Doctors have revealed that a teenage girl developed acu […]
Doctors have revealed that a teenage girl developed acute hepatitis after drinking three cups of GREEN TEA 3505 every day for three months in an attempt to lose weight.
She had ordered two boxes of Chinese green tea online and said, "Most of the ingredients of the tea I bought were written in Chinese. I had only lost a couple of pounds but then started having horrible pains in my joints, and felt very dizzy and sick."
In a report for the BMJ Case Reports journal, the authors said her infections had developed as a result of excessive herbal tea drinking but added her ailment was a "rare, but recurring theme."
William Gorman, from the Tea Council, says people have been drinking green tea for thousands of years without side effects: "From the information I have, it would appear that the lady had purchased a green tea product online from China, that had additional ingredients added to it, with the proposition that the product would aid slimming.
"Without rigorous laboratory tests, it would be difficult to isolate the active ingredient that could have caused the medical problem. Consumers should avoid where possible buying unregulated food products, particularly online."
Green tea has been praised by celebrities and experts for its health benefits, including reducing cholesterol levels, combating heart disease, cancer, and Alzheimers, and boosting weight loss.

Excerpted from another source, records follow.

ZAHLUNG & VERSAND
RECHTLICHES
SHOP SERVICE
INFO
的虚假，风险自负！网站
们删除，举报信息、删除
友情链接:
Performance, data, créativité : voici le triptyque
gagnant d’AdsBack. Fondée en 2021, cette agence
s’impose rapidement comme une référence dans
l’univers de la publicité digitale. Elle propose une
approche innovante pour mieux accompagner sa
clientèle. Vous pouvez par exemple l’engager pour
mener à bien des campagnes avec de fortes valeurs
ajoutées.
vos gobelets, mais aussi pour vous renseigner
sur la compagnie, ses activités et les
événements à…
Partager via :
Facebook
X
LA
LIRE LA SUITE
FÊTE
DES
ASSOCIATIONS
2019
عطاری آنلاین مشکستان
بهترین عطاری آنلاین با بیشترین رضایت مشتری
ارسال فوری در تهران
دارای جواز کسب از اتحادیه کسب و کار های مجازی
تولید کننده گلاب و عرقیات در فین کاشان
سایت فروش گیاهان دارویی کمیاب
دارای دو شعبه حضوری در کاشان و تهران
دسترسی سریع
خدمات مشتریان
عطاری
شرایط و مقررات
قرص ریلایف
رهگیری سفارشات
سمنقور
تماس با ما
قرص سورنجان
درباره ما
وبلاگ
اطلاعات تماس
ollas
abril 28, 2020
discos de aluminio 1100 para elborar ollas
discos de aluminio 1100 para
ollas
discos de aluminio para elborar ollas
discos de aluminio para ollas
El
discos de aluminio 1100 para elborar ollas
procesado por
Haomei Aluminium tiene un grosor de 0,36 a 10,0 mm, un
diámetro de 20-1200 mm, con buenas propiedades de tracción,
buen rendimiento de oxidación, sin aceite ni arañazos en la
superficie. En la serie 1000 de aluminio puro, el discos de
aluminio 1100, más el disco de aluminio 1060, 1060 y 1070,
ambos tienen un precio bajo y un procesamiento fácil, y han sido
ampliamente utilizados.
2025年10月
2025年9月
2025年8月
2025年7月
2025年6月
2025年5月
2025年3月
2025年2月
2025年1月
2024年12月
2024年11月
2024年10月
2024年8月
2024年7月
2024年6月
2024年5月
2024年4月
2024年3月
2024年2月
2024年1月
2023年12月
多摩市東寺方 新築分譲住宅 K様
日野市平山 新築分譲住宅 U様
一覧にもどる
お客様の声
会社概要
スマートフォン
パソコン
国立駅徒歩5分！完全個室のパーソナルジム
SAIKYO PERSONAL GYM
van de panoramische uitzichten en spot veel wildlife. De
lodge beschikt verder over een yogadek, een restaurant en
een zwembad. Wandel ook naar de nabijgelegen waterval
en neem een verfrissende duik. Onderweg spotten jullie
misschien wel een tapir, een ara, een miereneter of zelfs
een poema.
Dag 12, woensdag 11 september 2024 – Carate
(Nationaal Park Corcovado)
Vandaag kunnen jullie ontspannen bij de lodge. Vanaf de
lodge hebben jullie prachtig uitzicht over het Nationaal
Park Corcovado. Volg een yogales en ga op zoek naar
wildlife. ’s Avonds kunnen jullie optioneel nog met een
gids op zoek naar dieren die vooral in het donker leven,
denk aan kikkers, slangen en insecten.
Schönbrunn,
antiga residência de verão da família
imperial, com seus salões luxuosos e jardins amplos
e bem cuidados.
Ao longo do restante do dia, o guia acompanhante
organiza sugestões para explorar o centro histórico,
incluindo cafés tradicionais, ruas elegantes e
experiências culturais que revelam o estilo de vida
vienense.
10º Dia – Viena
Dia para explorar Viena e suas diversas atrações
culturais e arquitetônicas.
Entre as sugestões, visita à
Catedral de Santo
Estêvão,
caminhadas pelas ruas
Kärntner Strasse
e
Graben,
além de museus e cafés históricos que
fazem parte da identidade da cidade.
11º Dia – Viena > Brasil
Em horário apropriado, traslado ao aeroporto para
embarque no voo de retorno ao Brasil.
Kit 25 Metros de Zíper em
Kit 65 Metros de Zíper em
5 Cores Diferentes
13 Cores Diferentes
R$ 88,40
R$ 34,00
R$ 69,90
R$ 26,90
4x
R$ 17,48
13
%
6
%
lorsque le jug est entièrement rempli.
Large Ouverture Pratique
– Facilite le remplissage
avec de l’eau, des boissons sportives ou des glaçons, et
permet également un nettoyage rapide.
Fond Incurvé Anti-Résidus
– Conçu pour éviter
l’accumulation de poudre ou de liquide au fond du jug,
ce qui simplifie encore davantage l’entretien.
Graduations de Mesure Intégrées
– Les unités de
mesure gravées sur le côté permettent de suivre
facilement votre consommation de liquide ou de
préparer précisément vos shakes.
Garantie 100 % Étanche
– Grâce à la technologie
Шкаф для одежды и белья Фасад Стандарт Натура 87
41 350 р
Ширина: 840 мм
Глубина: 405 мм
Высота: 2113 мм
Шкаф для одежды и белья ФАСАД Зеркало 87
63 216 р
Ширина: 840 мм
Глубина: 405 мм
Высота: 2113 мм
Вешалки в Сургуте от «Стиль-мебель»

But is it really that good for you?
Many believe that the high concentration of antioxidants in green tea could help protect against breast, lung, and stomach cancers, though the NHS state that there is no evidence for this.
A 2009 review of 51 different studies, consisting of over 1.6 million participants in total, searched for a link between drinking green tea and different types of cancer and found that "evidence of a link between green tea and cancer was weak and highly contradictory."
It has also been claimed that a cup of green tea can help to protect against dementia and Alzheimer's. But again, it has been found that a connection between the two is weak. In 2004 a study alleged that both green and black tea have similar effects to drugs developed to combat the development and progression of the diseases.
A study in 2010 also found that green tea rich seemed to protect against the nerve cell death associated with dementia and Alzheimer's, but because the study was conducting on animal cells the results do not "conclusively" show green tea could help to combat either disease.
Can green tea help lower cholesterol levels?
Green tea has also been alleged to help improve cholesterol levels.
A review of 11 studies did find that drinking a cup of green or black tea daily could help lower cholesterol and blood pressure levels, but the authors warned that the majority of trials they reviewed were short term, making it unclear if their findings would be substantiated in the long term.
Another review found that while drinking green tea did lead to a reduction in cholesterol levels, the authors did not find exactly how much people would have to drink to see a positive effect on their health.
Gorman says: "Green tea in its natural, unadultered form (pure Camelia sinensis) is one of the most natural products on the planet. There are no known cases of green tea causing health problems when taken in normal daily quantities.
"Green and black tea have been consumed for over five thousand years and make a very positive contribution to a healthy lifestyle."
However, Alison Hornby, a dietitian for the British Dietetic Association (BDA), says evidence touting green tea's health benefits should be taken with a pinch of salt: "In the Far East, green tea has been used as a treatement for a variety of conditions, ranging from arthritis to weight loss, as well as a preventative measure for diseases such as cancer. But the evidence for the majority of these conditions is weak or lacking."
She also added that "it appears to be safe in moderate amounts, so lovers of green tea can continue to enjoy it."